PACKS share new single ‘Paige Machine’

It’s been a busy year for PACKS, the Madeline Link-led project who are getting set to release their third LP, Melt The Honey on January 19 via Fire Talk. The album was announced in September, and is the group’s second LP in 12 months, following the release of Crispy, Crunchy Nothing in March. They have shared two singles from the record so far, ‘Honey’ and ‘HFCS’. The band are currently on the road in the UK and Europe supporting Slow Pulp, and now they are sharing a third preview of their new LP, a track called ‘Paige Machine.’

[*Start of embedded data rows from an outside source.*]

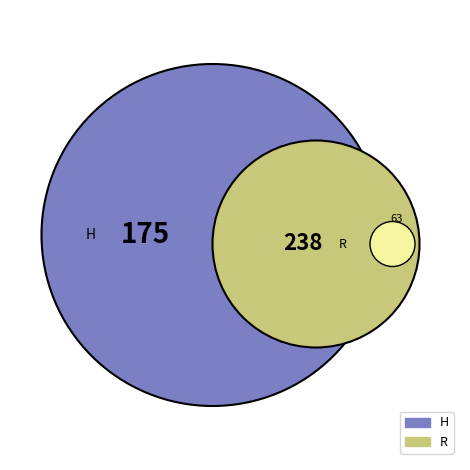

Do R and H together represent more than half of the pie?

Yes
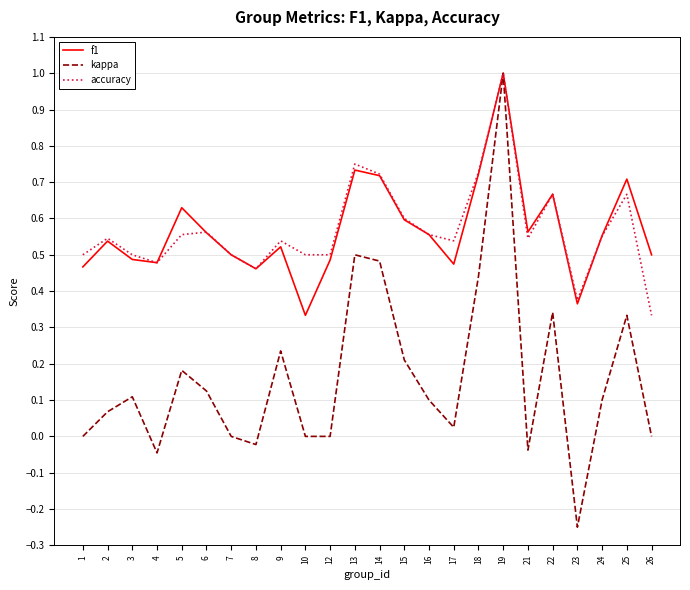

What is the greatest value displayed?

1.0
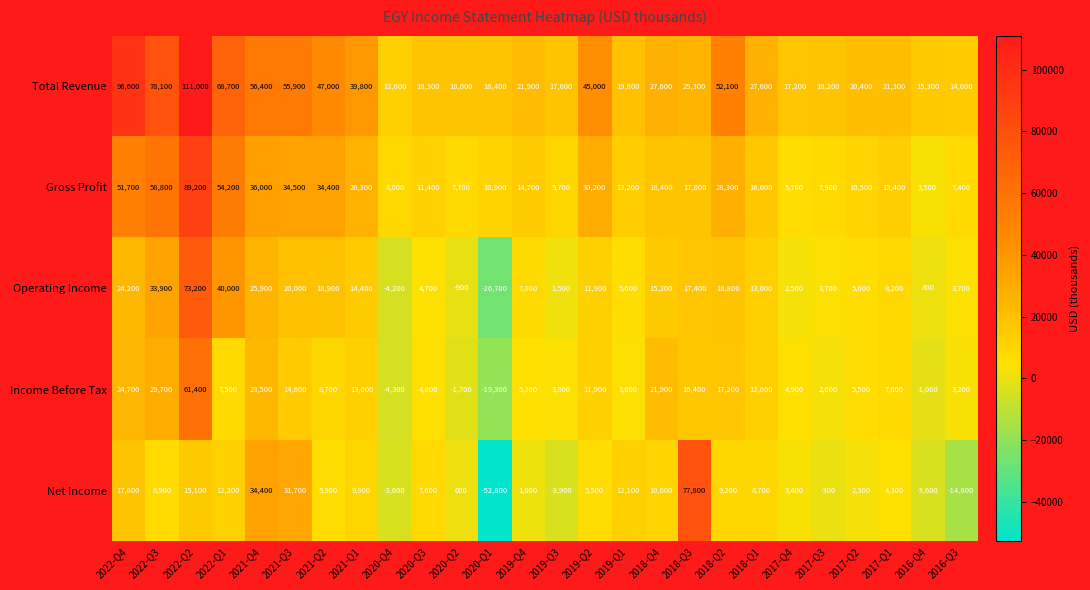

What is the greatest value displayed?

111000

‘Paige Machine’ opens with the hiss of rain from an epic thunderstorm that happened in the forests of Veracruz, where PACKS tracked the record. The most laidback track released from the record so far, the song is centered around a langorous slide guitar hook, and was inspired by Mark Twain, using a device he championed as a metaphor for life, wherein our stubborn, progress-hungry attempts to improve what is already working can lead to obsessive tinkering and endless re-dos.

Says Link: “Twain invested in a printing device called the Paige Compositor, spent his life’s savings on it, and it worked almost perfectly. It would have been revolutionary, but then the inventor, Paige, took it apart to tweak something, make the machine work even better, and it never worked again. They say that this failure led to Mark Twain’s decline.”